Единственное предназначение искусства – служить единению людей, передавать от человека к человеку или от поколения к поколению духовный (чувственный) опыт, который никакими иными способами передан быть не может. Любое художественное произведение – кусок души автора. Но душа есть у всякого человека: даже у негодяя или ничтожества. Любое гениальное произведение больше, чем авторское «Я». Разграничение понятий «души» и «духа». Понятие о «духовном космосе», как коллективном (родовом) опыте всего человечества. Гениальный художник, как линза, концентрирует и преломляет своей душой окружающую материальную и духовную реальность. Парадокс: чем пристальнее и пристрастнее он к окружающему, тем индивидуальнее, уникальнее его восприятие и, наоборот, чем больше он обращен на себя, на собственные чувства, тем более посредственен и поверхностен. Сила в искусстве – это сила преломления, т. е. сила чувства, преломляющего насущный хлеб действительности.
Произведение искусства существует лишь в восприятии. Это всегда послание. Мы же разучились сопереживать, мы ленивы и не любопытны. Нам нет дела до чужой души. Зачем напрягаться? Нам хочется, чтобы нас развлекали, а не «загружали» малопонятной ерундой. Буржуазное, коммерческое искусство (массовое оно или элитарное – не важно) обращает в продукт всякое живое движение души. Идеология же (пролетарская или любая другая) превращает искусство в костыль для духовных инвалидов. Мы существуем в «безвоздушном» пространстве. Бывают эпохи, сам воздух которых требует художественного воплощения; в наше же время нужно быть сумасшедшим, самоуверенным идиотом или, на худой конец, полностью утратившим чувство реальности ярыгой, чтобы всерьёз заниматься таким гиблым делом, как искусство.
Тезис: иногда, чтобы создать нечто гениальное не грех и напиться.
Антитезис: умному человеку не обязательно напиваться, чтобы создать нечто гениальное.
Вывод: подлинное искусство всегда бескорыстно.
Glyadya v Nebo
(Из посмертного интервью Федерико Феллини)

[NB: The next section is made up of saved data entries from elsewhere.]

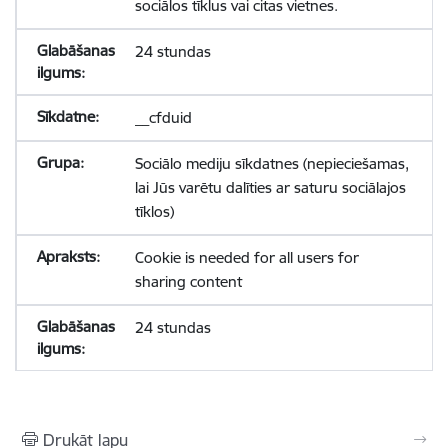
sociālos tīklus vai citas vietnes.
24 stundas
__cfduid
Sociālo mediju sīkdatnes (nepieciešamas,
lai Jūs varētu dalīties ar saturu sociālajos
tīklos)
Cookie is needed for all users for
sharing content
24 stundas
Drukāt lapu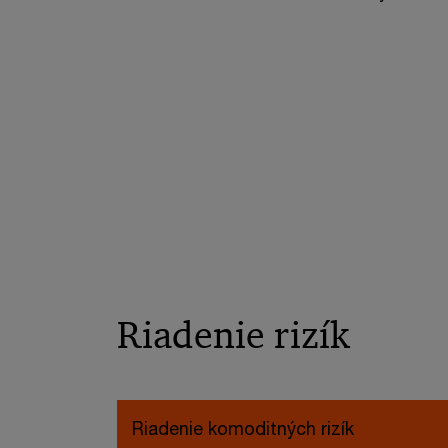
Riadenie rizík
Riadenie komoditných rizík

– Я не снимаю интеллектуального кино. Вы, вероятно, путаете меня с кем-то из русских. Моя фамилия Феллини. Федерико Феллини. И мои фильмы – это всегда истории. Весьма простые, в сущности, истории. Однажды я увидел на автостраде рекламный плакат, на котором был нарисован Сизиф, катящий в гору огромную голову голландского сыра. Меня поразила странная мысль, я подумал: если Сизиф обречён вечно катить свой камень, значит он жив до сих пор, он существует где-то рядом с нами. Мне представилась группа молодых людей – знаете, из тех, что любят экстремальный отдых, – пробирающаяся через поросшие густым лесом горы. Они шли весь день и к вечеру порядком устали. Неожиданно перед ними открылась неширокая прямая просека, на дне которой была видна странная борозда или канава. И вдруг по этой борозде с чудовищным грохотом скатывается огромная, отполированная словно бильярдный шар каменная глыба. А следом за ней появляется здоровый голый мужик. Сизиф всегда виделся мне подобием Кинг-Конга: огромным и волосатым. За долгие годы он отвык от человеческого общества. Даже говорит с трудом, «выдавливая» из себя короткие корявые фразы на древнегреческом и активно жестикулируя, когда не хватает слов. Но он, по-прежнему, гостеприимен, весел и хитроват. Этакий Челлентано с мускулатурой Шварценеггера. Он чертовски рад гостям, рад возможности пообщаться, узнать, что происходит в мире, рассказать о себе. Его ежедневное существование только кажется монотонным: на самом деле за две с половиной тысячи лет случалось многое. Мне интересно было столкнуть два мира: прошлое и настоящее. Сизиф существует как бы вне времени, в отношении многих вещей он невинен и беспомощен как ребёнок. Но, с другой стороны, он мудрее и взрослее молодых оболтусов, которые даже не подозревают в своём невежестве с кем беседуют у костра, кто так радушно потчует их жареной бараниной с острым сыром и терпким вином.
– Не более, чем наше с вами интервью.
– Я никак не ожидал, что эта троица затеет спор, который едва не кончится дракой. Слишком уж разные люди сошлись вместе.